What does it mean to be Musically Fluent?
Musically Fluent is an approach to keyboard musicianship training that develops real fluency and fosters powerful skills such as improvisation, playing by ear and fluent sight-reading – the ability to know what a musical score sounds like, on sight. It is a clear, simple and complete model of how music works rhythmically and tonally on the piano keyboard.
The skill of using this model to navigate the patterns of music requires focus and practice. To do this, you must work to let go of any other model of music – such as a list of notes carrying time and pitch values. Once you have internalised the model sufficiently, the rhythmic and tonal patterns of music become clear and intelligible. A full explanation of the MusicallyFluent model is available for free download.
The book is succinct and contains many clear and colourful diagrams: nevertheless, it is very comprehensive and in depth and cannot be digested in just one go. Use it as a kind of manual, revisiting it often it to clarify your objectives. The model is essentially simple and it is very important that your approach is practical and playful. Musical fluency only happens through playful practice: you must take a risk and experiment in a state of flow or deep curiosity. Being in this zone is the key: theoretical understanding alone will not generate fluency. A calm, uncluttered mind is necessary for the logical patterns of music to emerge. This is the best way to unlock your musical creativity and powers of expression.
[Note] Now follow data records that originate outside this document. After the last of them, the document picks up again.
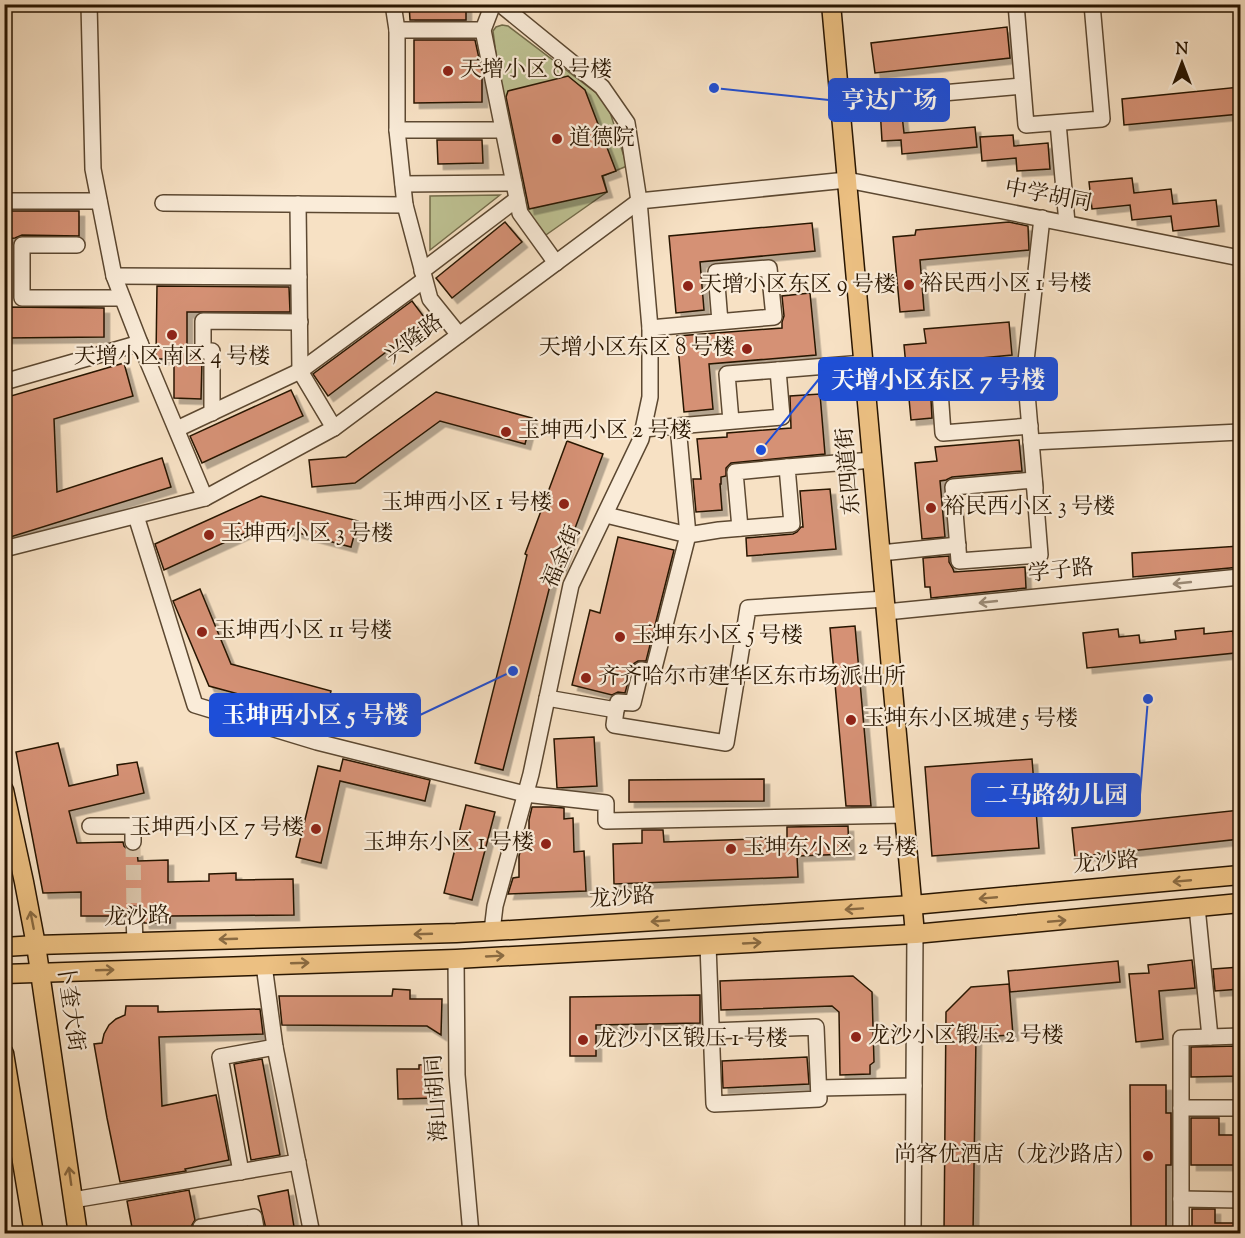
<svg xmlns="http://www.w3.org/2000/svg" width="1245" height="1238" font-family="'Sorts Mill Goudy','Noto Serif SC',serif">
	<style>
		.green { fill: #bec293; stroke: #736c4a; stroke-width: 1.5 }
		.building { fill: #d59175; stroke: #281500; stroke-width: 1.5; filter: url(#shadow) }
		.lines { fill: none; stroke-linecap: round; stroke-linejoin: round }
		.minor-tunnel { stroke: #d8c2a7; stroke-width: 15; stroke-dasharray: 15 8; stroke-linecap: butt }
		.minor-casing { stroke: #5c4831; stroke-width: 18 }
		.major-casing { stroke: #281500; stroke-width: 21 }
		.minor { stroke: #faecd9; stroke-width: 15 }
		.major { stroke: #ecc082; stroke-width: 18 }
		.oneway { stroke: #9c8b77 }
		.oneway2 { stroke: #8a6a41 }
		.poi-dot { fill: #8f2418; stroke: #faecd9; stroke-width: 2 }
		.labels { text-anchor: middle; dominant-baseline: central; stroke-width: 4.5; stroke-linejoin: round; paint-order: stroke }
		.poi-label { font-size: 22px; fill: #281500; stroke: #faecd9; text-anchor: start }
		.street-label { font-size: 22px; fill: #281500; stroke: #faecd9 }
		.leader { fill: none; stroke: #1d4ed8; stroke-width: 2 }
		.callout-dot { fill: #1d4ed8; stroke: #faecd9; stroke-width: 2 }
		.callout { fill: #1d4ed8; stroke: #1d4ed8; stroke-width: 2 }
		.callout-label { font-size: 24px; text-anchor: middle; font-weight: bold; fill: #fff }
	</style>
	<defs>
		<filter id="shadow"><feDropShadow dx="5.5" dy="5.5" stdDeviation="0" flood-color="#0004"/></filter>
	</defs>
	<rect width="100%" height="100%" fill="#f7e1c4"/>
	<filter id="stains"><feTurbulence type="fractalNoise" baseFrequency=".00333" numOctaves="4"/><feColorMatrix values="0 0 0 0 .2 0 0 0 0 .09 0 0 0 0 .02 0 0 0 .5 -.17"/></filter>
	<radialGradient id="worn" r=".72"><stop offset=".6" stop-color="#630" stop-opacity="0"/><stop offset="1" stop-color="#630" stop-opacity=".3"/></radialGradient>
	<g class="green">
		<path d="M502 25 508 26 599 95 610 112 627 166 603 176 607 192 543 237 525 209 503 108 493 31 496 27Z"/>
		<path d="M500 195 430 250V196Z"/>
	</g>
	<g class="building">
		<path d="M409 4H466V20H410Z"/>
		<path d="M1007 27 1010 58 875 73 871 43Z"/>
		<path d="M414 40H475L482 72V102L414 103Z"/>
		<path d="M568 76 585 90 616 171 602 176 607 192 529 209 506 97 508 91Z"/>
		<path d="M1240 87V114L1124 125 1122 99Z"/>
		<path d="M901 106 904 133 975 127 977 147 902 154 901 140 882 141 880 108Z"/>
		<path d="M1013 135 1014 146 1048 143 1050 169 1017 171 1016 158 982 161 980 137Z"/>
		<path d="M437 140H482L483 163 438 164Z"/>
		<path d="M1132 178 1134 193 1171 189 1173 204 1216 200 1219 226 1173 231 1171 216 1132 220 1130 205 1092 209 1089 182Z"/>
		<path d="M4 211H79V236L22 235 15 238 4 239Z"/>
		<path d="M505 222 522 242 452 298 436 278Z"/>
		<path d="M1009 222 1028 226 1029 250 920 260 924 310 900 312 893 237 915 235 916 230Z"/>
		<path d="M812 223 815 251 700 262 704 310 676 313 669 236Z"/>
		<path d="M157 286 289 287 290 312H187V356H195L202 360 201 399 174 398V359H157L156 357Z"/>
		<path d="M810 293 816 355 709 364 713 409 684 412 677 336 782 328V322L784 316 782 296Z"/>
		<path d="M412 301 427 321 328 396 313 374Z"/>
		<path d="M4 307 104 308V337L4 338Z"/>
		<path d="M1009 322 1012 355 929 363 932 418 911 420 904 345 926 343 924 329Z"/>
		<path d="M124 363 133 396 54 419 57 492 162 458 171 487 4 539V398Z"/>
		<path d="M291 390 303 416 202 463 190 436Z"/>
		<path d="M436 392 532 418 525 444 440 421 355 483 312 487 309 460 346 457Z"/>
		<path d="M820 394 825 454 731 463 726 468V476L721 477V484H720L722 510 696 512 693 479H701L697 439 727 437V433L791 428 790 396Z"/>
		<path d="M1019 440 1022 471 952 477 946 480 940 481 945 537 922 539 915 463 937 461 935 447Z"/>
		<path d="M567 441 603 454 560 568 555 566 503 770 475 763 527 555 525 554Z"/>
		<path d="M830 489 836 549 747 556 746 538 793 534 797 532 801 527H803L800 491Z"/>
		<path d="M261 496 358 521 351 547 265 524 164 570 155 544Z"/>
		<path d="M618 537 674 550 646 661H638L633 664 625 693 618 692 612 695 572 685 590 610 600 613Z"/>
		<path d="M1240 546V567L1133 577 1132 553Z"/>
		<path d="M949 556V562L953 569 954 572 1025 567 1026 588 931 598 930 587H925L923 558Z"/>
		<path d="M200 589 231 664 331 691 324 717 209 686 173 601Z"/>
		<path d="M855 626 871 806H846L830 628Z"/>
		<path d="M1204 628V634L1233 631 1235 653 1087 668 1083 633 1118 629 1119 637 1139 635 1140 643 1176 639 1175 631Z"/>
		<path d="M594 737 597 786 557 788 554 739Z"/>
		<path d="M58 743 69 786 118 775 117 765 137 762 144 793 69 811 77 843 123 842 124 846 128 850 132 852 137 851 138 861 168 860V882L209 881V874L236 873V880L293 879 294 915 170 916V923H144L142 911 138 907 133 906 128 908 125 912 124 916H81V892L43 893 16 752Z"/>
		<path d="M343 759 430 780 425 801 340 781 321 863 296 857 318 766 340 771Z"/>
		<path d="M1032 759 1039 848 932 856 925 767Z"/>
		<path d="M764 779V801L629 802V780Z"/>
		<path d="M466 805 495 812 472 900 444 893Z"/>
		<path d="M532 807H551L564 808V819L573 818 574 852 584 851 586 891 508 894 513 878 519 877V856L524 836H529V820Z"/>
		<path d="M1240 810V839L1075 857 1072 828Z"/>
		<path d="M848 826 849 854 797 856 798 877 614 884 613 844 642 843V830H663L664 842 787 838V827Z"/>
		<path d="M1192 960 1195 988 1159 991 1163 1039 1136 1042 1129 974 1149 973 1148 965Z"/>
		<path d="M1118 961 1120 982 1010 992 1008 971Z"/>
		<path d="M1240 967V989L1215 991 1213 969Z"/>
		<path d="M853 976 872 992 874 1062 870 1065V1074L840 1075 839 1012 832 1006 721 1010 720 981Z"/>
		<path d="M1009 984 1013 1035 976 1037 973 1233H944L946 1012 971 987Z"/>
		<path d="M393 989 410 990V999H442L441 1035 427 1026 282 1025 279 996H392Z"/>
		<path d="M700 995V1023L596 1025V1056H570V997Z"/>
		<path d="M126 1006H158V1012L260 1009 263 1034 159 1037 162 1106 216 1095 229 1160 185 1169 186 1171 120 1182 107 1118 94 1044 102 1043 104 1034 109 1025 116 1019 125 1015Z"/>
		<path d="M1240 1046V1076L1191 1077V1047Z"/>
		<path d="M807 1057 809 1084 723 1088 722 1061Z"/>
		<path d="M262 1059 280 1155 251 1160 234 1064Z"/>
		<path d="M436 1064V1098L398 1099 397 1069H419V1065Z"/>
		<path d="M1130 1085H1166V1113H1171V1165H1166V1228H1131Z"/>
		<path d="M1191 1118H1219V1135H1240V1165H1191Z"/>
		<path d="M189 1190 195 1220 192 1225 193 1233H133L127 1201Z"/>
		<path d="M288 1190 295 1233H267L258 1196Z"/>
		<path d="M1192 1209H1215V1223H1240V1233H1192Z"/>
	</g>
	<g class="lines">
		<path class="minor-tunnel" d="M133 842 134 916"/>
		<defs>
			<g id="minor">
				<path d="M89 4 93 169 114 276 140 343 205 498"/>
				<path d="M393 4 397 30"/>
				<path d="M493 4 483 30 520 213 556 263"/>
				<path d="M1016 4 1026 125 1102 119 1092 4"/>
				<path d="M840 102 1022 86"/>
				<path d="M1058 123 1067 223"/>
				<path d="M397 130H503"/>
				<path d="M403 184 514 183"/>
				<path d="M4 201H99"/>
				<path d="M163 203 405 205 397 130V30H483"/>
				<path d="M298 204 300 371 334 428"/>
				<path d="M405 205 430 299 459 335"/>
				<path d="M77 245H22V298H122"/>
				<path d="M422 271 517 199"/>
				<path d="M114 276 299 277"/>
				<path d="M650 328 774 317 769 268 716 272 720 322"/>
				<path d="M778 370 864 363"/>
				<path d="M1025 370 939 377 943 433 1030 426"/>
				<path d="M4 382 140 343"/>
				<path d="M212 413V351H203V321L300 322"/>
				<path d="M678 426 688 535 719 530 792 524 787 467 873 460"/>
				<path d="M177 429 300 371 424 280"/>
				<path d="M643 429 782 417 778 370 727 374 731 421"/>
				<path d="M1031 442 1240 432"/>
				<path d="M1034 480 1040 555 959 561 953 487Z"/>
				<path d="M1035 488 1025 370 1042 218"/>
				<path d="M136 516 195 705 317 742 525 794 606 803V821L905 815"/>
				<path d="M740 528 735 472 787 467"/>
				<path d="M4 549 205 498 334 428 639 201 847 180 1240 258"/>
				<path d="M881 553 958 545"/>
				<path d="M886 612 1240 577"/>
				<path d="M547 698 616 710 618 702 633 703 641 670 653 672 688 535 606 515"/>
				<path d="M616 710 614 725 726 743 748 608 885 599"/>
				<path d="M90 826H133V842"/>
				<path d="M1197 907 1210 1037"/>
				<path d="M134 916 135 942"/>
				<path d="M492 931 495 906 531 774 571 585 641 439 650 397V328L639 201 627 123 602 87 500 4"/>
				<path d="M708 945 714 1104 819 1099 816 1027 711 1031"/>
				<path d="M456 959 457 1075 471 1234"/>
				<path d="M264 965 275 1047 312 1234"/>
				<path d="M819 1088 914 1086"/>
				<path d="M1181 1108H1240"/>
				<path d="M241 1172 220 1057 275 1047"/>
				<path d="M1181 1199 1240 1200"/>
				<path d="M73 1200 298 1162"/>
				<path d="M203 1234 201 1227 254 1217 257 1234"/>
				<path d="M913 1234 915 934"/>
				<path d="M1181 1234V1038L1240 1036"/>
			</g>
			<g id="major">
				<path d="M831 4 915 934"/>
				<path d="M4 790 24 882 36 945 78 1234"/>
				<path d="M4 947 36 945 456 933 512 930 913 905 1240 875"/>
				<path d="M4 974 456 959 915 934 1240 903"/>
				<path d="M4 1053 34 1234"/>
			</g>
		</defs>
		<use href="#minor" class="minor-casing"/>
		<use href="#major" class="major-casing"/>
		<use href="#minor" class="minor"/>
		<use href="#major" class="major"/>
	</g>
	<defs><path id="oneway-shaft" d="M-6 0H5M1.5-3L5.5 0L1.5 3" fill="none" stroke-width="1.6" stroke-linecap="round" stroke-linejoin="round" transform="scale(1.5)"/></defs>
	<g class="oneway">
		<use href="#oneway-shaft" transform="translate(1182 583) rotate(174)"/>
		<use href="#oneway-shaft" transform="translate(988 602) rotate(174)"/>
	</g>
	<g class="oneway2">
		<use href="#oneway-shaft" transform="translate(1182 881) rotate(175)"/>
		<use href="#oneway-shaft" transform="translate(988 898) rotate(175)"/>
		<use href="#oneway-shaft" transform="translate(854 909) rotate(176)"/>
		<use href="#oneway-shaft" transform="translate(32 920) rotate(-101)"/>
		<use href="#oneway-shaft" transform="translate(660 921) rotate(176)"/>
		<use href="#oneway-shaft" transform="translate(1057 921) rotate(-5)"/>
		<use href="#oneway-shaft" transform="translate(423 934) rotate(178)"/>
		<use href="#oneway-shaft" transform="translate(228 939) rotate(178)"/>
		<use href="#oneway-shaft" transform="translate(752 943) rotate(-3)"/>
		<use href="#oneway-shaft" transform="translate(495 956) rotate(-3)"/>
		<use href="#oneway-shaft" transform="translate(300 963) rotate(-2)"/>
		<use href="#oneway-shaft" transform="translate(105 970) rotate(-2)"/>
		<use href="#oneway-shaft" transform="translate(70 1176) rotate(-98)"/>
	</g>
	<g class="poi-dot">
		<circle cx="448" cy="71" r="6"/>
		<circle cx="557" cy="139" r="6"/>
		<circle cx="909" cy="285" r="6"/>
		<circle cx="688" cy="286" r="6"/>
		<circle cx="172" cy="335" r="6"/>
		<circle cx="747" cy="349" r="6"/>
		<circle cx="506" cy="432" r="6"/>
		<circle cx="564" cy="504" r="6"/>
		<circle cx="931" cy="508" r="6"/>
		<circle cx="209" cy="535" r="6"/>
		<circle cx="202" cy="632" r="6"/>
		<circle cx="620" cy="637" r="6"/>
		<circle cx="586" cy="678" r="6"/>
		<circle cx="851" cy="720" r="6"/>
		<circle cx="316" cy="829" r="6"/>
		<circle cx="546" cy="844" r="6"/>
		<circle cx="731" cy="849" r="6"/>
		<circle cx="856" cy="1037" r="6"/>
		<circle cx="583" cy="1040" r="6"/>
		<circle cx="1148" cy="1156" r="6"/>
	</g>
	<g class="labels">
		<g class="poi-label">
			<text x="460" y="71">天增小区 8 号楼</text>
			<text x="569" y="139">道德院</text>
			<text x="921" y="285">裕民西小区 1 号楼</text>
			<text x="700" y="286">天增小区东区 9 号楼</text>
			<text x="735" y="349" text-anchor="end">天增小区东区 8 号楼</text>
			<text x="172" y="358" text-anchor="middle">天增小区南区 4 号楼</text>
			<text x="518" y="432">玉坤西小区 2 号楼</text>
			<text x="552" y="504" text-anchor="end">玉坤西小区 1 号楼</text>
			<text x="943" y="508">裕民西小区 3 号楼</text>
			<text x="221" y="535">玉坤西小区 3 号楼</text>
			<text x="214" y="632">玉坤西小区 11 号楼</text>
			<text x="632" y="637">玉坤东小区 5 号楼</text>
			<text x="598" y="678">齐齐哈尔市建华区东市场派出所</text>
			<text x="863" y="720">玉坤东小区城建 5 号楼</text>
			<text x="304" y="829" text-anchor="end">玉坤西小区 7 号楼</text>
			<text x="534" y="844" text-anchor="end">玉坤东小区 1 号楼</text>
			<text x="743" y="849">玉坤东小区 2 号楼</text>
			<text x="868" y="1037">龙沙小区锻压 2 号楼</text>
			<text x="595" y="1040">龙沙小区锻压 1 号楼</text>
			<text x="1136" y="1156" text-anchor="end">尚客优酒店（龙沙路店）</text>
		</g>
		<g class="street-label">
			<text transform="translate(1048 197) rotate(11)">中学胡同</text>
			<text transform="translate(415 340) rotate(-37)">兴隆路</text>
			<text transform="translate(850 471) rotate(-95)">东四道街</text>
			<text transform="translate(563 557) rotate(-67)">福金街</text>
			<text transform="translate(1061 572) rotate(-6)">学子路</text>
			<text transform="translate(1106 864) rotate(-5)">龙沙路</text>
			<text transform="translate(622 899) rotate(-4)">龙沙路</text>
			<text transform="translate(137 918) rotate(-2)">龙沙路</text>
			<text transform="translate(69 1008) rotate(82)">卜奎大街</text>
			<text transform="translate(438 1098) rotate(-94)">海山胡同</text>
		</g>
	</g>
	<path class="leader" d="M714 88L829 100M761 450L819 379M513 671L420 715M1148 699L1140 795"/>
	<g class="callout-dot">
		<circle cx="714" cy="88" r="6"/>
		<circle cx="761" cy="450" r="6"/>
		<circle cx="513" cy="671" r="6"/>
		<circle cx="1148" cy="699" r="6"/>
	</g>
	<g class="callout">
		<rect x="829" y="79" width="120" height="42" rx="6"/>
		<rect x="819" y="358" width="238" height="42" rx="6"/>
		<rect x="210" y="694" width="210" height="42" rx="6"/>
		<rect x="972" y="774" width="168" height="42" rx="6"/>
	</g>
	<g class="callout-label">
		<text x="889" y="108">亨达广场</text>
		<text x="938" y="388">天增小区东区 7 号楼</text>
		<text x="315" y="723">玉坤西小区 5 号楼</text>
		<text x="1056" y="803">二马路幼儿园</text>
	</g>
	<rect width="1245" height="1238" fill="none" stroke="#f7e1c4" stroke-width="24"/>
	<rect x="6" y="6" width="1233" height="1226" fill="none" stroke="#281500" stroke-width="3"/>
	<rect x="12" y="12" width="1221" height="1214" fill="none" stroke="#281500" stroke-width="1.5"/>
	<g transform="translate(1182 63)" stroke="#faecd9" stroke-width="4.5" paint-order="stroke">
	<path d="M0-4.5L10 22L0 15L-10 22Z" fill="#281500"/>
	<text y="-9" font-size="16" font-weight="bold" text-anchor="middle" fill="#281500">N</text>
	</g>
	<rect width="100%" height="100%" filter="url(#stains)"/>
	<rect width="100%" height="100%" fill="url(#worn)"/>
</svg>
I am Phil Best – creator of Musically Fluent. If you want to discover more about me, please visit my website and blog at philbestmusic.com
I offer the model for free download (after you have answered a few questions to see if you qualify) because I want to spread the word about this common sense model and empower people musically. My aim is to offer a refreshing alternative to conventional classical and jazz approaches to learning the piano but without any annoying gimmickry. The innovations used in this model are designed purely to generate clear and profound understanding and to provide a radical shift of perspective for people who may have learned in conventional ways already.
The Musically Fluent model is the foundation of my own musicianship and my approach as a teacher. It uses 2 underlying principles, one for rhythm and the other for tonality – the rhythmic matrix and the keyboard map – and 3 elements of musical ‘language’ that plug into those underlying structures – rhythm cells, tonal blocks and shape.
With practice, you will be able to understand and communicate music instantly in terms of this model which reveals the deep logic of rhythm and tonality. But first, you must be ready to give up the two common false models of how music works. You must NOT perceive music as: –
- lists of notes carrying time and pitch values or linear structures like scales, intervals and chords (decoding), or
- familiar melodies or pieces which are reproduced passively in two ways: either blindly and instinctively; or using aural/muscle memory after decoding the dots or working out by trial and error and repetitive rehearsal (karaoke)
Though normal and prevalent in our culture, these two common approaches to learning music are extremely limited. Even after years of dedicated study, they do not develop the core musicianship skills of a fluent keyboard musician for the vast majority of people. Only a tiny fearless and talented minority become fluent using this approach and often their understanding is far more intuitive than conscious. My view is that if you listen to music and understand it, if it makes sense to you, then you have the necessary innate ability to express yourself fluently.
Someone who is musically fluent on the piano has the ability to play by ear, improvise and sight-read.
- Playing by ear is the ability to reproduce any music that you can remember.
- Improvising fluently is the ability to play any music straight out of your head, without planning
- Sight-reading fluently is the ability to look at a musical score and instantly hear it mentally without needing to decode the notes onto an instrument first.
If you can play by ear and sight-read fluently, you can learn new music incredibly quickly, you can also jot music down as you hear it (music dictation); and if you can improvise and sight-read fluently, you can also compose should you have the creative urge to do so. Just imagine how useful fluent musical skills are!